The Pseudo-Isidorian Decretals

9th c. · 9th c. · 7 works

The Pseudo-Isidorian Decretals, commonly called the False Decretals, are a sprawling collection of canon-law documents assembled in the Frankish kingdom around the middle of the ninth century, most likely between roughly 847 and 852. The compilation presents itself as the work of one "Isidore Mercator" (Isidorus Mercator, servus Christi lectori salutem), a name that prompted medieval readers to confuse the supposed author with St. Isidore of Seville. The texts purport to be a sequence of papal letters and conciliar canons reaching back from Clement I through the early eighth century. In reality the collection is one of the most ambitious and influential forgeries in the history of Western law.

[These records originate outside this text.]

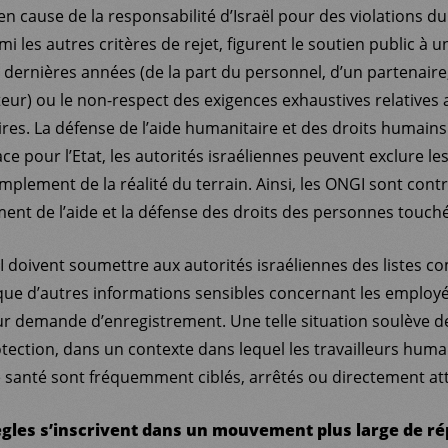
en cause de la responsabilité d’Israël pour des violations du
mi les autres critères de rejet, figurent le soutien public à u
 dernières années (de la part du personnel, d’un partenai
eur) ou le non-respect des exigences exhaustives relatives 
res. La défense de l’aide humanitaire et des droits humain
pour l’Etat, les autorités israéliennes peuvent exclure le
plement de la réalité du terrain. Ainsi, les ONGI sont contr
ent de l’aide et la défense des droits des personnes touchée
I doivent soumettre aux autorités israéliennes des listes c
que d’autres informations sensibles concernant les employés
 demande d’enregistrement. Une telle situation soulève d
ection, dans un contexte dans lequel les travailleurs human
 santé sont fréquemment ciblés, arrêtés ou directement at
ègles s’inscrivent dans un mouvement plus large de ré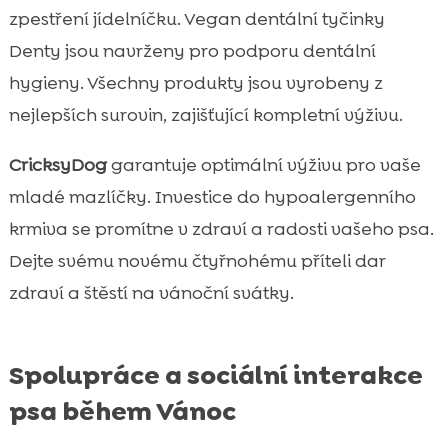
zpestření jídelníčku. Vegan dentální tyčinky
Denty jsou navrženy pro podporu dentální
hygieny. Všechny produkty jsou vyrobeny z
nejlepších surovin, zajišťující kompletní výživu.
CricksyDog
garantuje optimální výživu pro vaše
mladé mazlíčky. Investice do hypoalergenního
krmiva se promítne v zdraví a radosti vašeho psa.
Dejte svému novému čtyřnohému příteli dar
zdraví a štěstí na vánoční svátky.
Spolupráce a sociální interakce
psa během Vánoc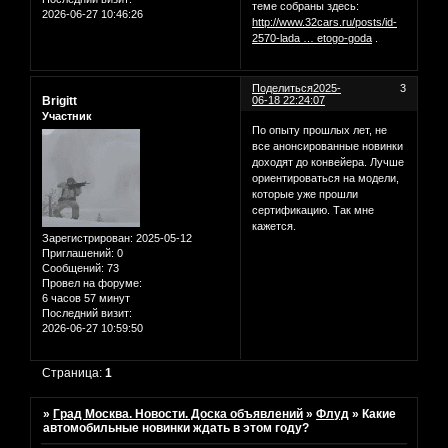
теме собраны здесь:
2026-06-27 10:46:26
http://www.32cars.ru/posts/id-
2570-lada … etogo-goda
.
Поделиться
2025-
3
Brigitt
06-18 22:24:07
Участник
По опыту прошлых лет, не
все анонсированные новинки
доходят до конвейера. Лучше
ориентироваться на модели,
которые уже прошли
сертификацию. Так мне
кажется.
Зарегистрирован
: 2025-05-12
Приглашений:
0
Сообщений:
73
Провел на форуме:
6 часов 57 минут
Последний визит:
2026-06-27 10:59:50
Страница:
1
»
Град Москва. Новости. Доска объявлений
»
Флуд
»
Какие
автомобильные новинки ждать в этом году?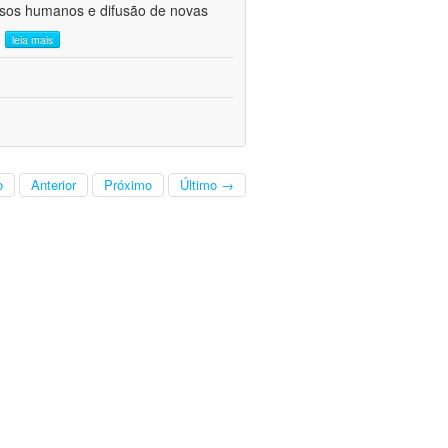
ursos humanos e difusão de novas
.
leia mais
o
Anterior
Próximo
Último →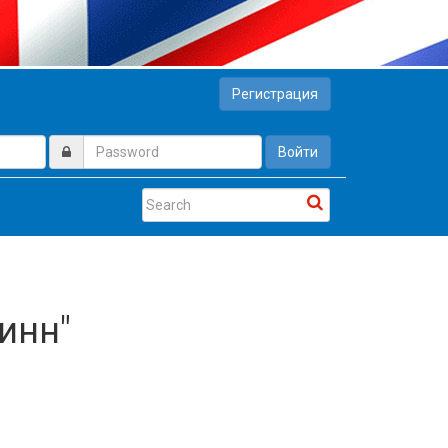
Регистрация
Войти
инн"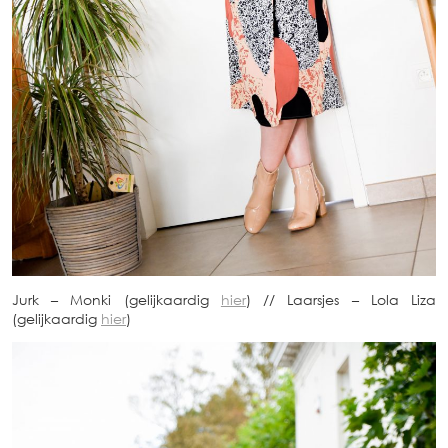
Jurk – Monki (gelijkaardig
hier
) // Laarsjes – Lola Liza
(gelijkaardig
hier
)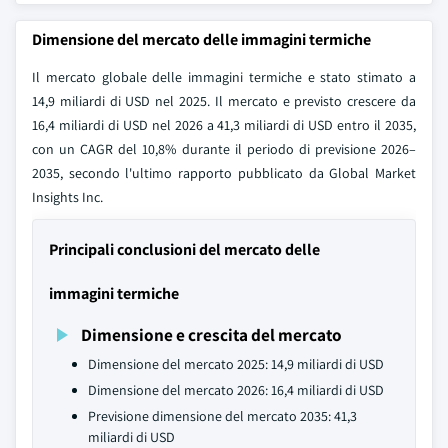
Dimensione del mercato delle immagini termiche
Il mercato globale delle immagini termiche e stato stimato a
14,9 miliardi di USD nel 2025. Il mercato e previsto crescere da
16,4 miliardi di USD nel 2026 a 41,3 miliardi di USD entro il 2035,
con un CAGR del 10,8% durante il periodo di previsione 2026–
2035, secondo l'ultimo rapporto pubblicato da Global Market
Insights Inc.
Principali conclusioni del mercato delle
immagini termiche
Dimensione e crescita del mercato
Dimensione del mercato 2025: 14,9 miliardi di USD
Dimensione del mercato 2026: 16,4 miliardi di USD
Previsione dimensione del mercato 2035: 41,3
miliardi di USD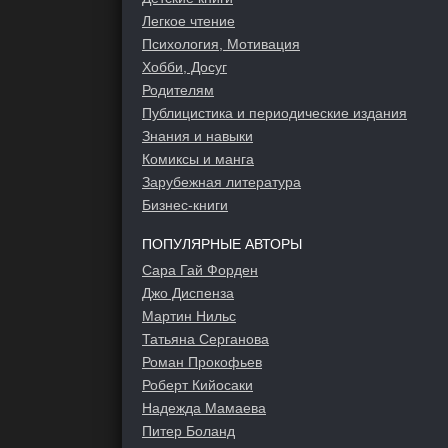
Легкое чтение
Психология, Мотивация
Хобби, Досуг
Родителям
Публицистика и периодические издания
Знания и навыки
Комиксы и манга
Зарубежная литература
Бизнес-книги
ПОПУЛЯРНЫЕ АВТОРЫ
Сара Гай Форден
Джо Диспенза
Мартин Нильс
Татьяна Серганова
Роман Прокофьев
Роберт Кийосаки
Надежда Мамаева
Питер Боланд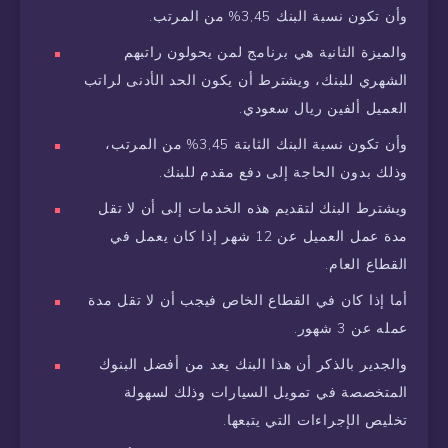
وأن تكون نسبة البنك 3,45% من المرتب.
والميزة الثانية هي برنامج لمن يحولون راتبهم
الشهري للبنك، ويشترط أن يكون الحد الأدنى لراتب
العميل ألفين ريال سعودي.
وأن تكون نسبة البنك الثابتة 3,45% من المرتب،
وذلك بدون الحاجة إلى دفع مقدم للبنك.
ويشترط البنك لتقديم هذه الخدمات إلى أن لا تقل
مدة عمل العميل عن 12 شهر إذا كان يعمل في
القطاع العام.
أما إذا كان في القطاع الخاص فيجب أن لا تقل مدة
عمله عن 3 شهور.
والجدير بالذكر أن هذا البنك يعد من أفضل البنوك
المتخصصة في تمويل السيارات وذلك لسهولة
تخليص الإجراءات التي يتبعها.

The work deliberately mixes authentic material with fabrication. It draws on a genuine Spanish canonical collection, the Hispana, and embeds real conciliar decrees and authentic papal letters alongside scores of invented documents. The early papal "decretals" attributed to the martyr-popes before Nicaea are almost entirely forged, and more than ninety spurious papal letters appear across the whole collection; the notorious Donation of Constantine is included among the materials. The forgers were learned men who pieced their fabrications together mosaic-fashion from countless genuine texts, lending the counterfeits a convincing surface.

The forgers' principal aim was to strengthen the position of bishops. The fabricated decretals sought to shield bishops from secular rulers and from the encroachments of metropolitan archbishops and provincial synods, making the accusation, trial, and deposition of a bishop procedurally difficult and reserving such grave cases (causae maiores) to the judgment of Rome. By routing episcopal appeals to the papacy, the collection also tended to magnify papal authority, even if that was a means rather than the primary end. The texts arose amid the instability of the later Carolingian church, when bishops had been deposed and exiled in the upheavals following Louis the Pious.

For centuries the False Decretals were accepted as genuine and exerted enormous influence on medieval canon law, passing through later canonical collections and ultimately into Gratian's Decretum (c. 1140), which absorbed hundreds of Pseudo-Isidorian chapters into the standard textbook of church law. Their authenticity was decisively refuted in the seventeenth century by the Protestant scholar David Blondel (1628), and the remaining undetected forgeries were identified in the eighteenth century by the Catholic brothers Pietro and Girolamo Ballerini. Modern scholarship now universally regards the collection as a forgery, even as debate continues over the precise identity of its authors.